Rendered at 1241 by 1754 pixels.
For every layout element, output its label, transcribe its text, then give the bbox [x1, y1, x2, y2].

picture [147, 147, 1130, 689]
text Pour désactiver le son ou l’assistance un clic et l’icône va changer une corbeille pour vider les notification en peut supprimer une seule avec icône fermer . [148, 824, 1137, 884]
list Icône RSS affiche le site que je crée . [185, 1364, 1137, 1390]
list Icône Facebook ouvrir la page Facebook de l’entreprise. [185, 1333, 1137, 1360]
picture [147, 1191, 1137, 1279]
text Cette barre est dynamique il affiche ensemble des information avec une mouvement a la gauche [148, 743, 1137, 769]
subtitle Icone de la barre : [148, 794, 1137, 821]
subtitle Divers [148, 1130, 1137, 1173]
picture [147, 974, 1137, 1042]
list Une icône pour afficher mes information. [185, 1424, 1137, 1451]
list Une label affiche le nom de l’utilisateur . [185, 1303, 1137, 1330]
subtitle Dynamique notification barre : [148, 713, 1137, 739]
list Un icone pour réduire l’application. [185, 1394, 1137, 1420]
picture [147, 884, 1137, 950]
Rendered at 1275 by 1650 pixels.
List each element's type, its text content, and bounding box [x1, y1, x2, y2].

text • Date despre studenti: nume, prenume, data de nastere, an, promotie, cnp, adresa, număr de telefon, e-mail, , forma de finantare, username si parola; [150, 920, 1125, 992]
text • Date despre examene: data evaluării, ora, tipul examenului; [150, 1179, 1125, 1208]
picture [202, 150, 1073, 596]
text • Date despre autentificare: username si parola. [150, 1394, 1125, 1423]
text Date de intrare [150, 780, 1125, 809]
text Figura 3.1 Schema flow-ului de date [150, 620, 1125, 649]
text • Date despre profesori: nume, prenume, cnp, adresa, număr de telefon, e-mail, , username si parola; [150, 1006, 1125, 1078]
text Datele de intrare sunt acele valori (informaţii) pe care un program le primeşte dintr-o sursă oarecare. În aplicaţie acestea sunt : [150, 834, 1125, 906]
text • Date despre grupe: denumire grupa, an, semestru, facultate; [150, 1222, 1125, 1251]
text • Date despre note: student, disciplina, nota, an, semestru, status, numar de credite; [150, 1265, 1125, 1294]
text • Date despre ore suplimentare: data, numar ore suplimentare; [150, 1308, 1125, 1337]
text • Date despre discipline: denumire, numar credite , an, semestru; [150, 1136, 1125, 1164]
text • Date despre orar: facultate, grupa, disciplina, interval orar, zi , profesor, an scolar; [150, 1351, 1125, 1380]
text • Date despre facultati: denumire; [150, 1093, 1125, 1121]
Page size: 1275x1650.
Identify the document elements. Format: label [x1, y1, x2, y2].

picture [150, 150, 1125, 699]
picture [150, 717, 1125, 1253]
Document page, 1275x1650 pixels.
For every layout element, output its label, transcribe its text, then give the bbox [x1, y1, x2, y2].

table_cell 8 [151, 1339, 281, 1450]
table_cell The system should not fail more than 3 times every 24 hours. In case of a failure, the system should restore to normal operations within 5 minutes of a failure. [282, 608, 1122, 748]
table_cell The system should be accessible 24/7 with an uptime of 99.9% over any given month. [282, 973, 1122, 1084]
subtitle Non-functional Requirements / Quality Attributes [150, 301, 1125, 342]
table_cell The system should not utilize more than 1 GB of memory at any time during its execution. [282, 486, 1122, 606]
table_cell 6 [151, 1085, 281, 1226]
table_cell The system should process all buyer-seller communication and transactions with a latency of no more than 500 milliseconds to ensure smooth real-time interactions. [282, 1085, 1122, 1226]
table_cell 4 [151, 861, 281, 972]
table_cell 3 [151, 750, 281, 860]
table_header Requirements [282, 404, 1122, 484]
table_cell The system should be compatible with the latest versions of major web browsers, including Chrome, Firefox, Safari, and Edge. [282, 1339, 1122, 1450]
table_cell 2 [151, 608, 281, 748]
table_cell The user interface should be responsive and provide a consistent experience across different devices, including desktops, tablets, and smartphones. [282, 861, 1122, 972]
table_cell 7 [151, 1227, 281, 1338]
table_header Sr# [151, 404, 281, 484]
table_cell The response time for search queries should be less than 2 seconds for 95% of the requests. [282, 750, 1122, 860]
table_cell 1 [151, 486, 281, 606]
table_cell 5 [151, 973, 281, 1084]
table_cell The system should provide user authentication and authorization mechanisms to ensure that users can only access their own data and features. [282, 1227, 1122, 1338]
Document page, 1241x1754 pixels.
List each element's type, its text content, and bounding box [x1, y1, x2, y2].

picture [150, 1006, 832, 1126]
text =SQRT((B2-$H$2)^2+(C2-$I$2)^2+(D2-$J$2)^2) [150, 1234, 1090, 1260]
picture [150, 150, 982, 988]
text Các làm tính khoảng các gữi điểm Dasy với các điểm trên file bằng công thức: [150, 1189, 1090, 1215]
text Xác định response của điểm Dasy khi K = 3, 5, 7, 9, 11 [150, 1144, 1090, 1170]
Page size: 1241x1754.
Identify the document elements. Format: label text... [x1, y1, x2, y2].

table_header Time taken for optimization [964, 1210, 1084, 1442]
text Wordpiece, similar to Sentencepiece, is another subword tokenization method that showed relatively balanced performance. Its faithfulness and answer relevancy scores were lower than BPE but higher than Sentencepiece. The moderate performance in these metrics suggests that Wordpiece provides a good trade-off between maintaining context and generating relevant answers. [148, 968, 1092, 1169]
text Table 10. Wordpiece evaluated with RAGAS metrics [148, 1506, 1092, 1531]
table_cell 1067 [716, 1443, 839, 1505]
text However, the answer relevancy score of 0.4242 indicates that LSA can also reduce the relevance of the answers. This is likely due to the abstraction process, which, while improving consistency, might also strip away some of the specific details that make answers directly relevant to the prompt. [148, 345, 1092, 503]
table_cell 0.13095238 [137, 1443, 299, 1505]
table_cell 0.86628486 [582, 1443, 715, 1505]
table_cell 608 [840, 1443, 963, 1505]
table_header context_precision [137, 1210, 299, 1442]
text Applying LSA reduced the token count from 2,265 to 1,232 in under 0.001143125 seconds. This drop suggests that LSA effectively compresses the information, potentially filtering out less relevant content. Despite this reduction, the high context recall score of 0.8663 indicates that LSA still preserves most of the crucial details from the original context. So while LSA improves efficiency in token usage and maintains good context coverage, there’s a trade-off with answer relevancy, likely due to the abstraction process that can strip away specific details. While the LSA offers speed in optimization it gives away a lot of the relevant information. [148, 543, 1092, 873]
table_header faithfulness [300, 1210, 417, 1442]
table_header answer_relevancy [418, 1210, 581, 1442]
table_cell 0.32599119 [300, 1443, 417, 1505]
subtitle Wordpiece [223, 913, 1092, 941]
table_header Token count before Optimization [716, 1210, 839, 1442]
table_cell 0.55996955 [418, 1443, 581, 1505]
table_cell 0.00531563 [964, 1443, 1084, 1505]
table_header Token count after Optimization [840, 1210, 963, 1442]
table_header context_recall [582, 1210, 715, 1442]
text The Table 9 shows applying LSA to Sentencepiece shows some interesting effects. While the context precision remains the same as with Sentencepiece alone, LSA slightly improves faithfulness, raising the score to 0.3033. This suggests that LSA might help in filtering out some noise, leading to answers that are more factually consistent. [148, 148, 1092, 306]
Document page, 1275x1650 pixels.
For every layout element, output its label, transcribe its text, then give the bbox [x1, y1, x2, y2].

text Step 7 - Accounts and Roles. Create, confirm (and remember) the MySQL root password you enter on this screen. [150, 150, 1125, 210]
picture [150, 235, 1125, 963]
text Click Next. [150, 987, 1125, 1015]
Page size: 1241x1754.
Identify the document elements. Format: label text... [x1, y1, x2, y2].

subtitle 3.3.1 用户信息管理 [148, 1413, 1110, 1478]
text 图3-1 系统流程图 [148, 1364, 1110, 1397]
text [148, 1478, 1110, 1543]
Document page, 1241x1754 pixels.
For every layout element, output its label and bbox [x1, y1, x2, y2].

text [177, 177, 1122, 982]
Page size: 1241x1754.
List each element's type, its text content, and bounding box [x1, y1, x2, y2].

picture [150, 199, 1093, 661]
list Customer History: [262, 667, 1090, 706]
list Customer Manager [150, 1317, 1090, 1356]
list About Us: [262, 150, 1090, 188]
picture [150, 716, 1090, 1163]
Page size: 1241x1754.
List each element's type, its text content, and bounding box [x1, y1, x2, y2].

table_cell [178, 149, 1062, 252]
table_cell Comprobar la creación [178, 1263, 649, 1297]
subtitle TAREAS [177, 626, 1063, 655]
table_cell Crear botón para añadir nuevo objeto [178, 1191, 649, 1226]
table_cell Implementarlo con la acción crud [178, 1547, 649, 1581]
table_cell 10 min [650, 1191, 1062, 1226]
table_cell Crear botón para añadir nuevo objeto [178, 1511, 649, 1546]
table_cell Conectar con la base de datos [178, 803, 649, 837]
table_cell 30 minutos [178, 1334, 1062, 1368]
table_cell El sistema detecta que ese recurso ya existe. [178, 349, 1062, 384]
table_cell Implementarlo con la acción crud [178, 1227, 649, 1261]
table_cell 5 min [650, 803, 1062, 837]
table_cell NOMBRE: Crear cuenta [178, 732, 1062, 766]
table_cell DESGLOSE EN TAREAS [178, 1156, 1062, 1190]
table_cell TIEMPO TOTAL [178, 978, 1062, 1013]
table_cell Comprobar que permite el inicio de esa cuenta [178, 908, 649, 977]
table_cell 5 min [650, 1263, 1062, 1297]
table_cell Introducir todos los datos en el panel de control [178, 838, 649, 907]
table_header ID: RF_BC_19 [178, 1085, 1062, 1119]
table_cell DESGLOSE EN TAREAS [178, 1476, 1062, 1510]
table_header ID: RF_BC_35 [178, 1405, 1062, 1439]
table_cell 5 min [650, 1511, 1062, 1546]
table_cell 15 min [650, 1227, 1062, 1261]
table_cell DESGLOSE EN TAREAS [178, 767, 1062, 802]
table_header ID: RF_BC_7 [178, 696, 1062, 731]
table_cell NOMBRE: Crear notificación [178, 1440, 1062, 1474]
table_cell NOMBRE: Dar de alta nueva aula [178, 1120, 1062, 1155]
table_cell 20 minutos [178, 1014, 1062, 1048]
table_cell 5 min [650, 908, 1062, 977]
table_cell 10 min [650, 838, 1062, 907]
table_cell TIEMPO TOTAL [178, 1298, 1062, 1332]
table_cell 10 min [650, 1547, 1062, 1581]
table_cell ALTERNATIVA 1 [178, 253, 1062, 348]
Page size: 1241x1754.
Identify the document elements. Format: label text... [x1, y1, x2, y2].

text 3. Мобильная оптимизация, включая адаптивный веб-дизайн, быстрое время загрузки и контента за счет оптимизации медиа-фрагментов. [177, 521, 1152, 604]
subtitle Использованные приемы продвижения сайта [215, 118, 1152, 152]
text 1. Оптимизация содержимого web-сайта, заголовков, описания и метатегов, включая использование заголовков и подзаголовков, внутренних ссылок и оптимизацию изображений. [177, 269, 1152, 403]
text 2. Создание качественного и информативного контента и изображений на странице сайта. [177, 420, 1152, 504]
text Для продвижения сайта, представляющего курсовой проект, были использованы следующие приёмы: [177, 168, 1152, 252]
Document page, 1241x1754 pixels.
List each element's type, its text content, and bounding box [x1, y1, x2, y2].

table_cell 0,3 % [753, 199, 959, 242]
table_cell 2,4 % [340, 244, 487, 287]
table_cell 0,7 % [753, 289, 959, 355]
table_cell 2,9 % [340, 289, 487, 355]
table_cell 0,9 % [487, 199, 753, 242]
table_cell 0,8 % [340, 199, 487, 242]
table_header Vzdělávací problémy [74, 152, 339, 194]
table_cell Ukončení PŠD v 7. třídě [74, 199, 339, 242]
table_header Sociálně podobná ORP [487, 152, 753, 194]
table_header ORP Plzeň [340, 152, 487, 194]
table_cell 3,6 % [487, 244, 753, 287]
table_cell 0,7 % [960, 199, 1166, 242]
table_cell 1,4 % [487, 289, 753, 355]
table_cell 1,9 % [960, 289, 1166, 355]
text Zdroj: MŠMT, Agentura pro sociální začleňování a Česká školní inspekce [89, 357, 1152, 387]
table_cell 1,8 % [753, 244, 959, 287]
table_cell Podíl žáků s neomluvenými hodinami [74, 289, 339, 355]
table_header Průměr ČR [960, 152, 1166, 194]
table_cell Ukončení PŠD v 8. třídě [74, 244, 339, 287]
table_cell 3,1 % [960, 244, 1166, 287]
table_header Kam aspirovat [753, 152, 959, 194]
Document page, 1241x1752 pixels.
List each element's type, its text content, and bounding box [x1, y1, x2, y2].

*****

YOUR ASSIGNMENT: With "Rendered" as the string to find, copy every line of the records that holds it.

RESPONSE BOX:
Rendered at 1241 by 1754 pixels.
Rendered at 1275 by 1650 pixels.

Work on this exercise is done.